The photographer had not noticed. “Collodion is more sensitive to light than calotype,” he was saying. “It has reduced the amount of time in which the image develops. It was necessary to wait many minutes with calotype; now the image is ready in two or three seconds.”
“It is sticky,” Dadd murmured. “To capture the image.”
“In a manner of speaking.”
“On glass,” Dadd said, looking at the glass plates.
“The collodion is spread over the plate. Then the plate must be sensitized, exposed and developed when it is still wet.”
“To capture the image,” Dadd repeated.
The photographer looked at him expectantly, still waiting for him to sit.
“I have captured images,” Dadd murmured. “But they are not to be seen in the world. They are here.” And he tapped the side of his head. “You cannot take your collodium to them. There is nothing to fix them but my own hand. And they travel…” He extended his arm and pointed with the other hand down from his head, across his shoulder, and down the length of the arm to his fingers. “They travel on thought,” he said. “Which is not to be found in solution, or on glass plates, or in alcohol or water or with Pyro-Gallic.” He stepped toward the photographer. “I have learned all your names,” he said. “And yet you cannot fix me, nor my thoughts.”
He refused to have his photograph taken.
He went back to the criminal quarters and was quiet for hours. He would not answer Brigham’s gentle questions. Only in the evening did he begin to speak, ranting at the murder of portraits, of artists, of inspiration, by the collodion plate. When the rage was finished, he wept bitterly, hiding his face in the coarse pillow, drumming his feet like a child.
The next day, and the day after, he bore all the aspect of grief, unwilling to eat or to wash, throwing his food on the floor in what seemed to be desperate mourning.

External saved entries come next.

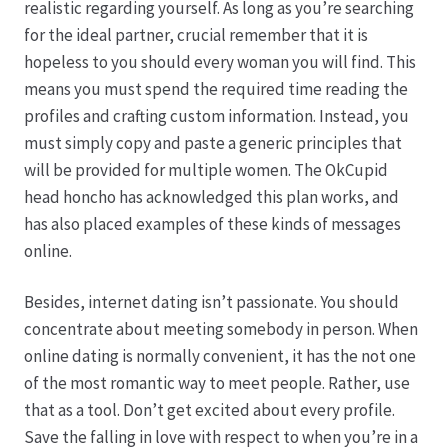
realistic regarding yourself. As long as you’re searching
for the ideal partner, crucial remember that it is
Hagebutten aus eigener Produktion
hopeless to you should every woman you will find. This
means you must spend the required time reading the
Hermes Paketshops Oppershofen & Gambach
profiles and crafting custom information. Instead, you
must simply copy and paste a generic principles that
Hochzeiten
will be provided for multiple women. The OkCupid
head honcho has acknowledged this plan works, and
Impressum
has also placed examples of these kinds of messages
online.
Kasse
Besides, internet dating isn’t passionate. You should
concentrate about meeting somebody in person. When
Kontakt
online dating is normally convenient, it has the not one
of the most romantic way to meet people. Rather, use
Leitbild & Partner
that as a tool. Don’t get excited about every profile.
Save the falling in love with respect to when you’re in a
Mein Konto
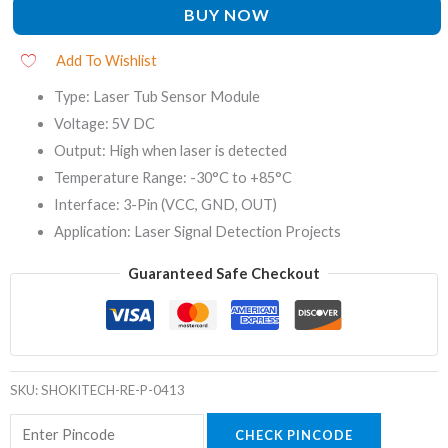
BUY NOW
Add To Wishlist
Type: Laser Tub Sensor Module
Voltage: 5V DC
Output: High when laser is detected
Temperature Range: -30°C to +85°C
Interface: 3-Pin (VCC, GND, OUT)
Application: Laser Signal Detection Projects
Guaranteed Safe Checkout
SKU:
SHOKITECH-RE-P-0413
CHECK PINCODE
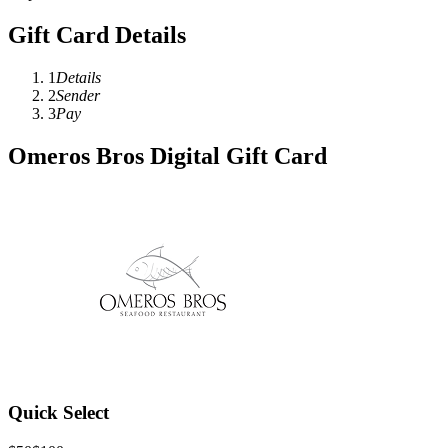
Gift Card Details
1
Details
2
Sender
3
Pay
Omeros Bros Digital Gift Card
Quick Select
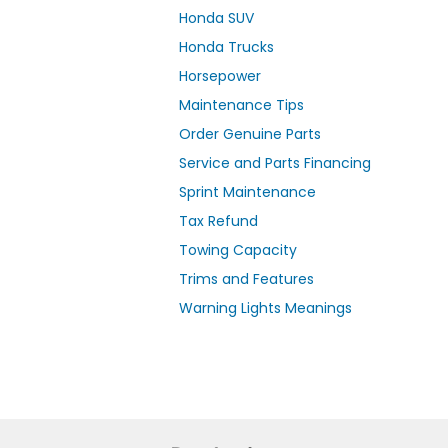
Honda SUV
Honda Trucks
Horsepower
Maintenance Tips
Order Genuine Parts
Service and Parts Financing
Sprint Maintenance
Tax Refund
Towing Capacity
Trims and Features
Warning Lights Meanings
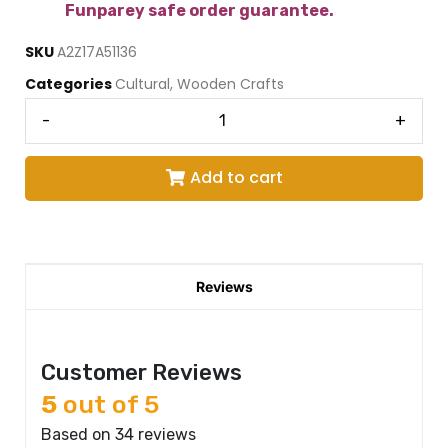
Funparey safe order guarantee.
SKU
A2Z17A51136
Categories
Cultural
,
Wooden Crafts
-
+
Add to cart
Reviews
Customer Reviews
5
out of 5
Based on 34 reviews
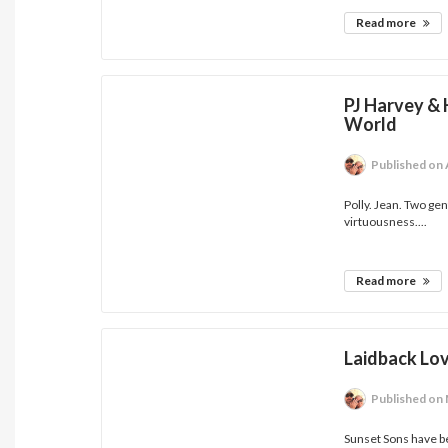
Read more
PJ Harvey &
World
Published
on 
Polly. Jean. Two gen
virtuousness....
Read more
Laidback Lov
Published
on 
Sunset Sons have be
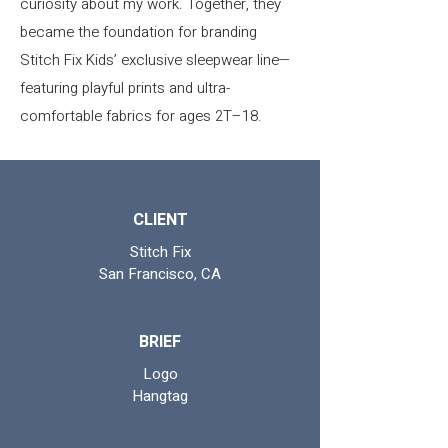
curiosity about my work. Together, they
became the foundation for branding
Stitch Fix Kids’ exclusive sleepwear line—
featuring playful prints and ultra-
comfortable fabrics for ages 2T–18.
CLIENT
Stitch Fix
San Francisco, CA
BRIEF
Logo
Hangtag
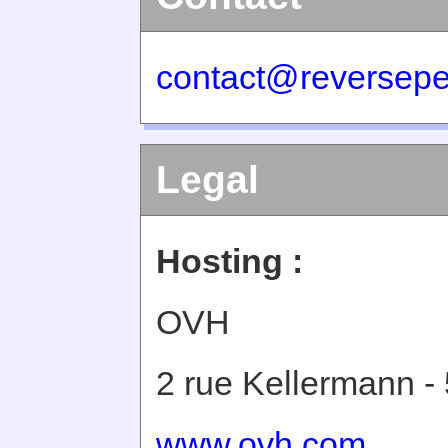
contact@reversepe
Legal
Hosting :
OVH
2 rue Kellermann -
www.ovh.com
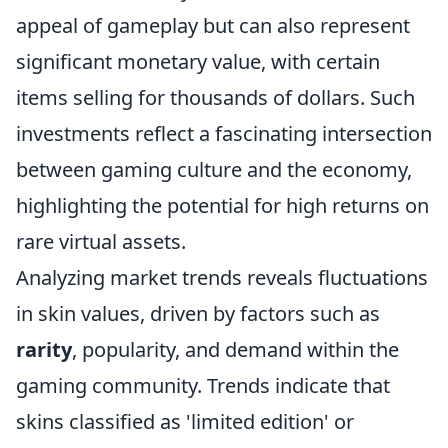
appeal of gameplay but can also represent
significant monetary value, with certain
items selling for thousands of dollars. Such
investments reflect a fascinating intersection
between gaming culture and the economy,
highlighting the potential for high returns on
rare virtual assets.
Analyzing market trends reveals fluctuations
in skin values, driven by factors such as
rarity
, popularity, and demand within the
gaming community. Trends indicate that
skins classified as 'limited edition' or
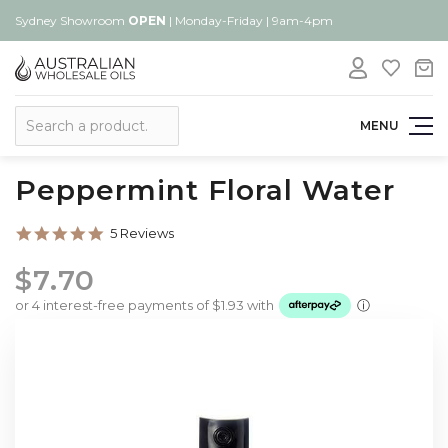
Sydney Showroom
OPEN
| Monday-Friday | 9am-4pm
Search
MENU
Peppermint Floral Water
5.0
5 Reviews
star
rating
$7.70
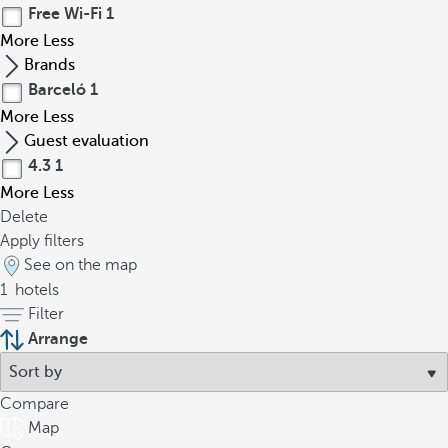
Free Wi-Fi
1
More
Less
Brands
Barceló
1
More
Less
Guest evaluation
4.3
1
More
Less
Delete
Apply filters
See on the map
1
hotels
Filter
Arrange
Compare
Map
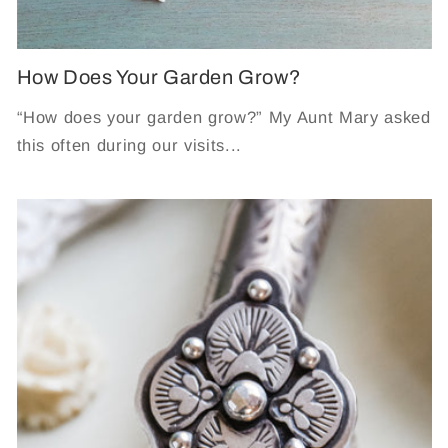
How Does Your Garden Grow?
“How does your garden grow?” My Aunt Mary asked
this often during our visits...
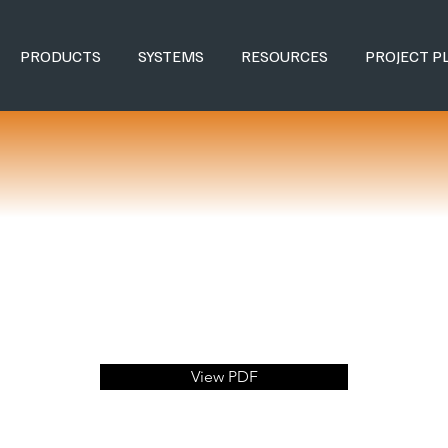
PRODUCTS
SYSTEMS
RESOURCES
PROJECT P
View PDF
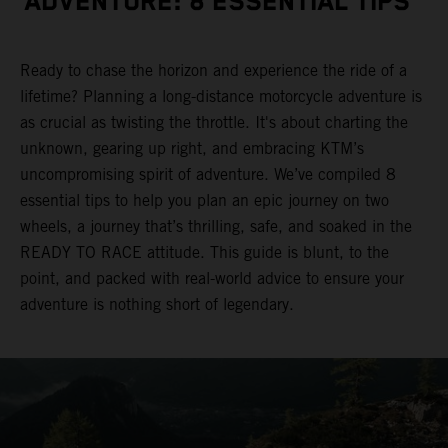
ADVENTURE: 8 ESSENTIAL TIPS
Ready to chase the horizon and experience the ride of a
lifetime? Planning a long-distance motorcycle adventure is
as crucial as twisting the throttle. It's about charting the
unknown, gearing up right, and embracing KTM’s
uncompromising spirit of adventure. We’ve compiled 8
essential tips to help you plan an epic journey on two
wheels, a journey that’s thrilling, safe, and soaked in the
READY TO RACE attitude. This guide is blunt, to the
point, and packed with real-world advice to ensure your
adventure is nothing short of legendary.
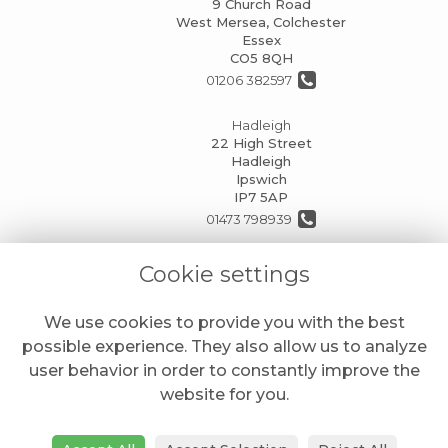
9 Church Road
West Mersea, Colchester
Essex
CO5 8QH
01206 382597
Hadleigh
22 High Street
Hadleigh
Ipswich
IP7 5AP
01473 798939
info@mansionhouseflorists.co.uk
Cookie settings
We use cookies to provide you with the best
LEGAL
possible experience. They also allow us to analyze
Terms and Conditions
user behavior in order to constantly improve the
website for you.
Privacy Policy
Cookie Policy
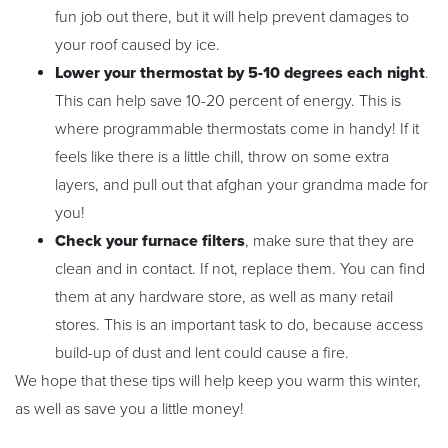
fun job out there, but it will help prevent damages to
your roof caused by ice.
Lower your thermostat by 5-10 degrees each night
.
This can help save 10-20 percent of energy. This is
where programmable thermostats come in handy! If it
feels like there is a little chill, throw on some extra
layers, and pull out that afghan your grandma made for
you!
Check your furnace filters
, make sure that they are
clean and in contact. If not, replace them. You can find
them at any hardware store, as well as many retail
stores. This is an important task to do, because access
build-up of dust and lent could cause a fire.
We hope that these tips will help keep you warm this winter,
as well as save you a little money!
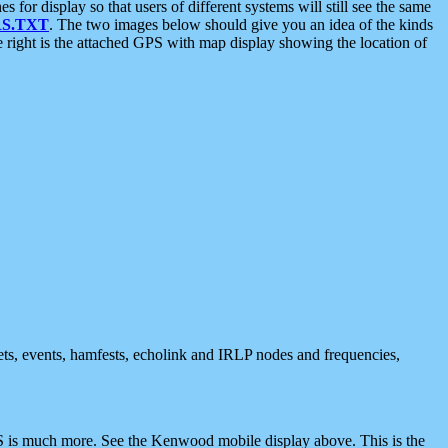
 display so that users of different systems will still see the same
S.TXT
. The two images below should give you an idea of the kinds
e right is the attached GPS with map display showing the location of
nets, events, hamfests, echolink and IRLP nodes and frequencies,
 is much more. See the Kenwood mobile display above. This is the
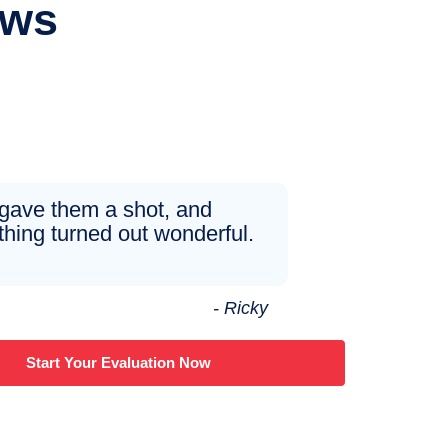
ews
 gave them a shot, and
thing turned out wonderful.
- Ricky
Start Your Evaluation Now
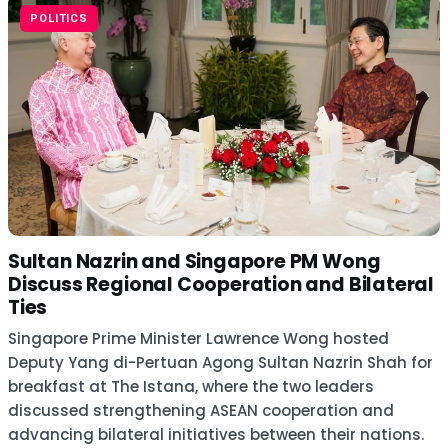
POLITICS
Sultan Nazrin and Singapore PM Wong
Discuss Regional Cooperation and Bilateral
Ties
Singapore Prime Minister Lawrence Wong hosted
Deputy Yang di-Pertuan Agong Sultan Nazrin Shah for
breakfast at The Istana, where the two leaders
discussed strengthening ASEAN cooperation and
advancing bilateral initiatives between their nations.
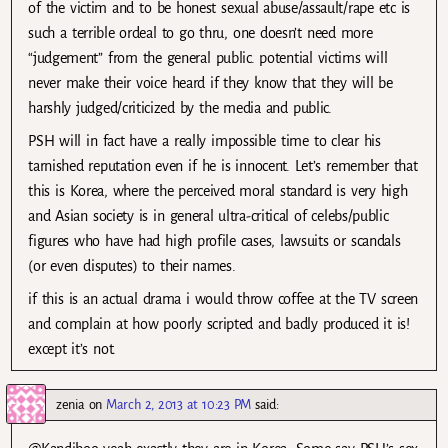
of the victim and to be honest sexual abuse/assault/rape etc is
such a terrible ordeal to go thru, one doesn’t need more
“judgement” from the general public. potential victims will
never make their voice heard if they know that they will be
harshly judged/criticized by the media and public.
PSH will in fact have a really impossible time to clear his
tarnished reputation even if he is innocent. Let’s remember that
this is Korea, where the perceived moral standard is very high
and Asian society is in general ultra-critical of celebs/public
figures who have had high profile cases, lawsuits or scandals
(or even disputes) to their names.
if this is an actual drama i would throw coffee at the TV screen
and complain at how poorly scripted and badly produced it is!
except it’s not.
zenia
on
March 2, 2013 at 10:23 PM
said:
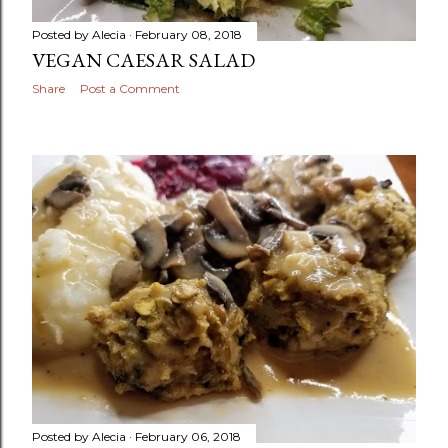
Posted by
Alecia
February 08, 2018
VEGAN CAESAR SALAD
Share
Post a Comment
Posted by
Alecia
February 06, 2018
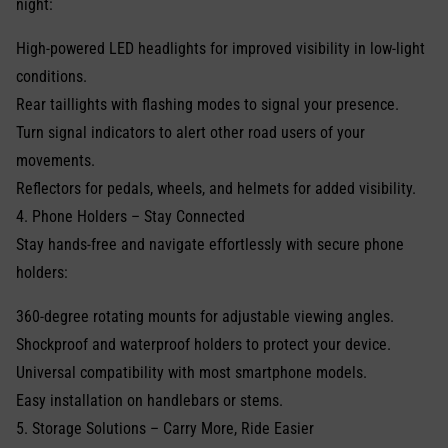
night:
High-powered LED headlights for improved visibility in low-light
conditions.
Rear taillights with flashing modes to signal your presence.
Turn signal indicators to alert other road users of your
movements.
Reflectors for pedals, wheels, and helmets for added visibility.
4. Phone Holders – Stay Connected
Stay hands-free and navigate effortlessly with secure phone
holders:
360-degree rotating mounts for adjustable viewing angles.
Shockproof and waterproof holders to protect your device.
Universal compatibility with most smartphone models.
Easy installation on handlebars or stems.
5. Storage Solutions – Carry More, Ride Easier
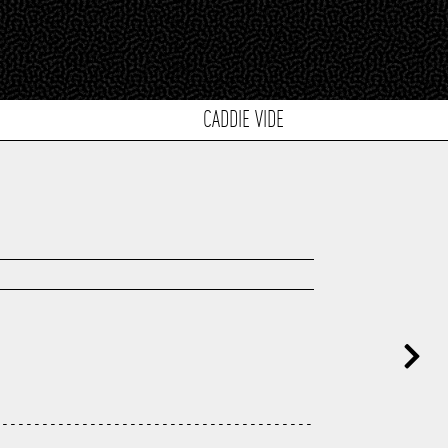
CADDIE VIDE
---------------------------------------
---------------------------------------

He was locked in his room.
On the fifth day, he began to paint.
The watercolor was almost structural, sculptural, in its strong contrast. At the top left-hand corner was a house seemingly ablaze; in the bottom right, a forge. Two figures stood by the fire, their bodies and faces whitened by the glare. A third face was barely visible, in the shadows and staring into the flames.
In the inscription, winding under the heel of one of the figures, he wrote, “Sketch to illustrate the passions. Anger, by Richard Dadd, October 17th, 1854, Bethlehem Hospital, London.”
He gave it to Mr. Hood, who kept it on the wall facing his desk, and stared, too, into the white-hot flames, and what they had consumed.